Più precisamente, secondo il sociologo tedesco, il capitalismo moderno, caratterizzato dalla ricerca del guadagno per la soddisfazione dei bisogni personali, trae origine dal calvinismo. A tal proposito, osserva l’autore, nel protestantesimo il diniego del compimento di opere buone da parte dell’uomo per il raggiungimento della salvezza eterna, propria del cattolicesimo, lascia spazio alla predestinazione  e alla giustificazione per fede, secondo le quali, la salvezza eterna è data dalla Grazia di Dio nei confronti del soggetto eletto.

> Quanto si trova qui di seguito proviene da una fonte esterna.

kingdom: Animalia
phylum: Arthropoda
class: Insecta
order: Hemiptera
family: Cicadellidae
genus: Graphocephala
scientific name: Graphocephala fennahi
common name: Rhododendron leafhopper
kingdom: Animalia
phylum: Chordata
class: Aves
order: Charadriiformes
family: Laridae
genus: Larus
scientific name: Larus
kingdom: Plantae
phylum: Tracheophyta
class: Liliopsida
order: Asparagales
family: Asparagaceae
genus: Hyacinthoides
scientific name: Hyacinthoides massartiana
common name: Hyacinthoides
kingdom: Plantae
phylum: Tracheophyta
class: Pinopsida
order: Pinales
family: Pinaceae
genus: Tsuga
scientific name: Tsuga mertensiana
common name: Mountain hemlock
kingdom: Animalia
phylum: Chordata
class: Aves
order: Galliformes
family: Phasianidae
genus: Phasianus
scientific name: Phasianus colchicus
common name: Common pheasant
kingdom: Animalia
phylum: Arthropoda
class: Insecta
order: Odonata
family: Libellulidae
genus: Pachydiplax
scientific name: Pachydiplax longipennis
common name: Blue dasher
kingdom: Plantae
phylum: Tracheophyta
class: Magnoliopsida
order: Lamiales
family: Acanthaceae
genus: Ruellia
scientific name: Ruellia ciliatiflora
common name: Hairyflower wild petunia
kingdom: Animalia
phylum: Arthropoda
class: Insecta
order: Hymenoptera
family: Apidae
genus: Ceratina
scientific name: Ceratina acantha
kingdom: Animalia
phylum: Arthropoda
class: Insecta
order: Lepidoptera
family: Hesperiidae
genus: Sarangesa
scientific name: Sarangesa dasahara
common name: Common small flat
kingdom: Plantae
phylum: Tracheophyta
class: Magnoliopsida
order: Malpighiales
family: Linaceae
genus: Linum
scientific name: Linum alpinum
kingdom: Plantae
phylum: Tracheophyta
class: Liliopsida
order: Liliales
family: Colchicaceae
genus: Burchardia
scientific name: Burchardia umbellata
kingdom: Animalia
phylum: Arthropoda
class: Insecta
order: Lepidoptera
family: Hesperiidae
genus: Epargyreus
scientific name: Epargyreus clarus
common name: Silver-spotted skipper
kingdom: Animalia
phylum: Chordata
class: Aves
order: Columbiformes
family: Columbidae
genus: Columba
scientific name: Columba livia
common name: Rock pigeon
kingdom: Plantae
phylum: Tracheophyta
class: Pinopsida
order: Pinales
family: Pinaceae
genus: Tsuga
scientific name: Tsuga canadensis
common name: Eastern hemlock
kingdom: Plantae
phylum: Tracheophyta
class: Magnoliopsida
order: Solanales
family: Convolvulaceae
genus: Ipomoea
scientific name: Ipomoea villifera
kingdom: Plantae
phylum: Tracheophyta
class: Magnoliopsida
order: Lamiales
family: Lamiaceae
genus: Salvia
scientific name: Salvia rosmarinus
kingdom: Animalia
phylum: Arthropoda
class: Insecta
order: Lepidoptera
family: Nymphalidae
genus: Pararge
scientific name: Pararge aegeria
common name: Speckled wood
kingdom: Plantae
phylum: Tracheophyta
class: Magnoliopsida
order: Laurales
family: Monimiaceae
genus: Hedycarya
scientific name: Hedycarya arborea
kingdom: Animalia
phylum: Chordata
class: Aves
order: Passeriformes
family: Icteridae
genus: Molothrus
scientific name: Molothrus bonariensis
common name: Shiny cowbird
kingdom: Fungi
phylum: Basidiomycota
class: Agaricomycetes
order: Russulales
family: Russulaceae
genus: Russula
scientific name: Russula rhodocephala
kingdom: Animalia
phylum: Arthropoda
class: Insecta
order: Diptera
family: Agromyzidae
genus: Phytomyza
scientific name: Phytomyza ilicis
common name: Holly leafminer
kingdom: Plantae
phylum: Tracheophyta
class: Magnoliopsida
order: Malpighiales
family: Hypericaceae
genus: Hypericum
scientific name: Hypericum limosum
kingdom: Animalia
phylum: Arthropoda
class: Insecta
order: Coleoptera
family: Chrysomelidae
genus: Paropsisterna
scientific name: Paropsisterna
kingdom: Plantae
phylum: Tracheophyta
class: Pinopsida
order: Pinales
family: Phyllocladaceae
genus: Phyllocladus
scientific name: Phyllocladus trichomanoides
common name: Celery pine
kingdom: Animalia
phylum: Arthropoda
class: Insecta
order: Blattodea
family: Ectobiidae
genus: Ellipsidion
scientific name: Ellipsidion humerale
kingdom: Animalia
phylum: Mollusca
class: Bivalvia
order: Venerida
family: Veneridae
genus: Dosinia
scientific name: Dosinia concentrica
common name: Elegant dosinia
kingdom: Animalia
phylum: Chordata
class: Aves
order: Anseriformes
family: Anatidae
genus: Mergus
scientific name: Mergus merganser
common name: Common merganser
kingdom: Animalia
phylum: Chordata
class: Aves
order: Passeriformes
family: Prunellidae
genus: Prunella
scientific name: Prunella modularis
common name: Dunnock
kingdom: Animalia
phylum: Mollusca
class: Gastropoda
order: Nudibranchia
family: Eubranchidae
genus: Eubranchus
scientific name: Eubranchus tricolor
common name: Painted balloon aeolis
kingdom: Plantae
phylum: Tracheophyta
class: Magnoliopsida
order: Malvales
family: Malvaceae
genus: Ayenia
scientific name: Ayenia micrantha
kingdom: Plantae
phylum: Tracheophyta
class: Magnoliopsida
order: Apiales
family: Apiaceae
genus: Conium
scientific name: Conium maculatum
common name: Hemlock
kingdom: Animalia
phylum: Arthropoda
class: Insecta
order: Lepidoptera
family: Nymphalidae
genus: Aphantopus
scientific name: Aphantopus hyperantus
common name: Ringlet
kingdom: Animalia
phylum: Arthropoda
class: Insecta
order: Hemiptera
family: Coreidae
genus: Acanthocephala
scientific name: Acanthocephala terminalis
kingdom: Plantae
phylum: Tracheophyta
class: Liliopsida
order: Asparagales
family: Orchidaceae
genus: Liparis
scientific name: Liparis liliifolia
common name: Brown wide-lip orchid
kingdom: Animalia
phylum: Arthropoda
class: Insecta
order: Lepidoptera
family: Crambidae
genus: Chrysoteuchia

Segno di questa predestinazione è la fede che, nella dottrina calvinista, si manifesta nella ricchezza: il successo terreno permette agli uomini di raggiungere la salvezza e diventare  cittadini del regno di Dio. Una salvezza raggiungibile solo attraverso una “vocazione professionale”. Si afferma, pertanto, un concetto del tutto nuovo, cioè quello del Beruf – nella lingua tedesca significa professione – che diventa elemento fondamentale per la conduzione di una vita secondo i dettami dell’etica calvinista: esso rappresenta il più alto valore etico della vita umana e di negazione di una vita oziosa: “Ogni ora perduta è tolta al servizio della Gloria di Dio”.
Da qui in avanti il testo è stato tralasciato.